Vintage Photos of Black Male Couples

By: Rick Andreoli

"Historically, the Afro American gay male and couple has largely been defined by everyone but themselves," writes historian Trent Kelly, who has assembled 146 vintage photographs of black male couples from the past 150 years. The images reveal themselves like an amazing lost treasure trove, because it's so rare to find representations of openly gay African Americans in pre-1960's art, literature, or photography. Kelly explains, "Afro American gay men are ignored into nonexistence in parts of black culture and are basically second class citizens in gay culture. The black church which has historically played a fundamental role in protesting against civil injustices toward its parishioners has been want to deny its gay members their right to live a life free and open without prejudice. Despite public projections of a 'rainbow' community living together in harmonious co-habitation, openly active and passive prejudices exist in the larger gay community against gay Afro Americans."

Kelly's collection pushes against the status quo, giving a loving, joyful face to gay black men like never before. Check out some images below, then see the full slideshow on his Flickr page.

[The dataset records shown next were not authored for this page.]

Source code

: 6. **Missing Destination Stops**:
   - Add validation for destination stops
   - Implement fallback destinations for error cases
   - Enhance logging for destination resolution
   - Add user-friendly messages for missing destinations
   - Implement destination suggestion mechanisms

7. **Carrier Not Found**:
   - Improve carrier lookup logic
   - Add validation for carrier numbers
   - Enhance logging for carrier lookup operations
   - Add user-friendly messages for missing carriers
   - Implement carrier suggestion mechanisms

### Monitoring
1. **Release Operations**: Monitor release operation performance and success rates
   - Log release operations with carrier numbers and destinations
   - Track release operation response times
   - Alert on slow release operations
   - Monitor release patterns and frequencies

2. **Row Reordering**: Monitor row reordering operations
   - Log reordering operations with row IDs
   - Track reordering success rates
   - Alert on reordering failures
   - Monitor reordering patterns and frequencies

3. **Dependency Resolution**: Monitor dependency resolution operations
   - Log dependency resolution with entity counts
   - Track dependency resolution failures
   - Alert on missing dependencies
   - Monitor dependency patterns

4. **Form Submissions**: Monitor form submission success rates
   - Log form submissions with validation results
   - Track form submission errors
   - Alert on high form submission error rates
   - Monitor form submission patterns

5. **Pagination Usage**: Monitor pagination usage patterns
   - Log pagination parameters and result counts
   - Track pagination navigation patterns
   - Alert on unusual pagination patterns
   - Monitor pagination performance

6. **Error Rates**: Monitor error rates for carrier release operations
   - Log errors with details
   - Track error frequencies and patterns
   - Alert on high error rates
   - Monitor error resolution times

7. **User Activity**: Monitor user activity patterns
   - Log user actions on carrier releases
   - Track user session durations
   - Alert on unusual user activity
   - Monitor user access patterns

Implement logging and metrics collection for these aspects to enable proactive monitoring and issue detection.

For the above "Drag Cake Walk" photo, from Wikipedia:

The Cakewalk dance was developed from a "Prize Walk" done in the days of slavery, generally at get-togethers on plantations in the Southern United States... At the conclusion of a performance of the original form of the dance in an exhibit at the 1876 Centennial Exposition in Philadelphia, an enormous cake was awarded to the winning couple. Thereafter it was performed in minstrel shows, exclusively by men until the 1890s. The inclusion of women in the cast "made possible all sorts of improvisations in the Walk, and the original was soon changed into a grotesque dance" which became very popular across the country.